12/26 白鳥 若々しい×ふしょうぶしょう

2012.12.26.Wed.04:07


「そなたの夫は・・・・・・」
 真刀野は、座したままその声を聞いていた。
 胸の高鳴りをおさえることはできなかった。十六になった春、橘の女はつとめを知らされる。一族を守るため、そして栄えさせるため、あるものは神殿にゆき、あるものは婿をむかえ婚いをする。
 真刀野に巫女としての才はない。それは幼い頃から自分でもよくわかっていた。それに、深山にある寒々しい神殿で、ひたすら勤行をするのは若い娘にとっては考えるだけで気が滅入ることだった。
 もしかして、あの人と一緒になれるかもしれない。
 そんなときめきも、あった。
 ところが、夫となるものとして知らされたのは、胸をときめかせていた相手ではなかった。どちらかというと、夫婦になることなど考えられないような人だ。



「それで、どうしたの?」
 遠子が身を乗り出して続きをねだった。

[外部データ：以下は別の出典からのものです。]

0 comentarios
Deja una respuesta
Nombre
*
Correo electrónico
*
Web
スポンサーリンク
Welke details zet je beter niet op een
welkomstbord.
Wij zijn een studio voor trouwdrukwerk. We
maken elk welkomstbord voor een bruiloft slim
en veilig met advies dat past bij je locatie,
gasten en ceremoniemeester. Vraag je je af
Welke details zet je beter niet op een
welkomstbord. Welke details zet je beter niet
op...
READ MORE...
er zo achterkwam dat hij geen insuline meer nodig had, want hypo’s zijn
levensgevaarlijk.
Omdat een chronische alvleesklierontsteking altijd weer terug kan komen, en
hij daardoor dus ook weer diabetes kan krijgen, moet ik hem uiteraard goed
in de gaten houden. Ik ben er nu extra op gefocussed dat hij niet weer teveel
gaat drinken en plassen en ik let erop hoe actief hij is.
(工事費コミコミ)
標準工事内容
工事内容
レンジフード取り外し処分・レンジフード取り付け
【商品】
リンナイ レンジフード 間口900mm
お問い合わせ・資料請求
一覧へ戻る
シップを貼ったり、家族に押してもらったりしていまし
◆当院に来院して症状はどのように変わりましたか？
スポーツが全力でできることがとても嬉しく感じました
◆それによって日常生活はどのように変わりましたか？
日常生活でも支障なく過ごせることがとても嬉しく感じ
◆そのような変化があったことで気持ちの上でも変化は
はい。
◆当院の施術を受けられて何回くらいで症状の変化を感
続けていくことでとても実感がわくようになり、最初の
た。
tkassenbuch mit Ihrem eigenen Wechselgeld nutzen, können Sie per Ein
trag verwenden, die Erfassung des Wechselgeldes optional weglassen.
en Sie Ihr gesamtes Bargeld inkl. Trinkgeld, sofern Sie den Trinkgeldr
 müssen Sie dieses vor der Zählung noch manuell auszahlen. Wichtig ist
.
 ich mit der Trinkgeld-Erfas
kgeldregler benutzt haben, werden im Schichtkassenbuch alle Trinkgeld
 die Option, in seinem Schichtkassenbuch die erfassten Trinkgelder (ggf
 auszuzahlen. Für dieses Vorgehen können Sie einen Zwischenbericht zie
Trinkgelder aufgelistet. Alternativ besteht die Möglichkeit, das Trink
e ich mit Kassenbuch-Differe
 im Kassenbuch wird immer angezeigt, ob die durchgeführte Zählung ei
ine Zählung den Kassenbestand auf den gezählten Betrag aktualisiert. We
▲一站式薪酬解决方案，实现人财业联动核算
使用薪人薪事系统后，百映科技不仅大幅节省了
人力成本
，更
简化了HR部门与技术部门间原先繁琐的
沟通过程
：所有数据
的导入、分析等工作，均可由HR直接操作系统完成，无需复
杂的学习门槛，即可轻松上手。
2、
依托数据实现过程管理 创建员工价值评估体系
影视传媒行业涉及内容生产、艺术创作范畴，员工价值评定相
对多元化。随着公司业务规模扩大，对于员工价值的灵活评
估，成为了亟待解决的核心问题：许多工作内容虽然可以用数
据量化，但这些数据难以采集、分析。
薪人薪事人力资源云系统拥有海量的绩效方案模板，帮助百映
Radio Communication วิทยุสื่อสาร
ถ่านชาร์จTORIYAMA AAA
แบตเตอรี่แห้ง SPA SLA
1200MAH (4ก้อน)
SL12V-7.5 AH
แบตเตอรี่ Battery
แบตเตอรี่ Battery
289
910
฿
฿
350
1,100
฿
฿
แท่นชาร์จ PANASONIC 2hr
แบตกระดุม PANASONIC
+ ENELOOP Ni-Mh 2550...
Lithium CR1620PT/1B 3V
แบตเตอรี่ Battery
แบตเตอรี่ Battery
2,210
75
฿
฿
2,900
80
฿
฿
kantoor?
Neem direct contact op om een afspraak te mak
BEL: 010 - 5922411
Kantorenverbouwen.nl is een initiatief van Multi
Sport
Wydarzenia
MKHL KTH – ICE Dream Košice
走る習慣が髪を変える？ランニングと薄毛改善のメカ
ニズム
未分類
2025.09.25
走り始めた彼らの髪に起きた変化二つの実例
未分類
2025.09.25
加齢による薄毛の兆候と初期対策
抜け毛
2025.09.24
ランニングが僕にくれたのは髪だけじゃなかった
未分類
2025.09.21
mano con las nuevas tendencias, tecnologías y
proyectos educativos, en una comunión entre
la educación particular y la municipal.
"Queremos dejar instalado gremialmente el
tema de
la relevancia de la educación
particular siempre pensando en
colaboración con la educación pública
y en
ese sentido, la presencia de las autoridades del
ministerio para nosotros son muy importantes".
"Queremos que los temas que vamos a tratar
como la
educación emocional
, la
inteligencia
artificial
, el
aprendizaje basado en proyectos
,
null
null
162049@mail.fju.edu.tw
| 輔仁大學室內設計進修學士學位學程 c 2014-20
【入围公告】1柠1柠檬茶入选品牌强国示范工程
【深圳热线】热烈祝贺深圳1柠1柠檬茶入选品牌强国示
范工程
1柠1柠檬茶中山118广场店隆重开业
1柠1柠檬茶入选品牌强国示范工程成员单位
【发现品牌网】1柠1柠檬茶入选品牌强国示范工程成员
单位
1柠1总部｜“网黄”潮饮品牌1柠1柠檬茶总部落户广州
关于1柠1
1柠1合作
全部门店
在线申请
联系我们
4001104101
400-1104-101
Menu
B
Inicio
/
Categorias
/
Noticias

縫い物を教えながら話し出したつれづれに、娘はすっかり夢中になって、手など止まってしまっている。
「イヤだから、逃げたのよね?」
「いいえ」
 逃げたなら、ここにこうしているはずがない。
 真刀野は、針をさす手を動かしたまま、遠子に仕事をするよう目で促した。しぶしぶ布を取り上げた遠子は、上目遣いをしながら言った。
「じゃあ、がまんしたの?」
「そういうことではないのよ」
 なんと言ったものだろう。
「知れば知るほど、好きになるということがあるの。うわべだけではわからないことがね」
「ふうん」
 わかったような、納得していない顔で、遠子は首を傾げた。
「じゃあ、今は、とても好き?」
 親指にちくりと針が刺さった。真刀野は顔をしかめた。
 名を聞いて、がっかりした。夫婦になってからも、それほど好きとも思わなかった。
(でも)
 指にふくれた血の玉をすいながら、思い出す。
 遠子をはらんだときのことだ。
 お産はいくらか長びいた。初産のうえ、陣痛は弱くきれぎれだった。真刀野は疲れ切っていた。本当に生まれるのか、産婆すらも焦りをにじませた。
 くじけかけて、負けるものかと、そう思った。
 腕の中でこの子を抱くまで、けっしてあきらめまいと。橘の女の役目など、どうでもいい。ただ、この子をけっして死なすまいと。

 遠子がようやく生まれた日、あの人は泣いていたという。

 仕方なく、受け入れたはずだ。それでも、気持ちはいつかほどける。
「ええ、好きですよ」
 真刀野は、やけに気恥ずかしい思いで、苦笑いをした。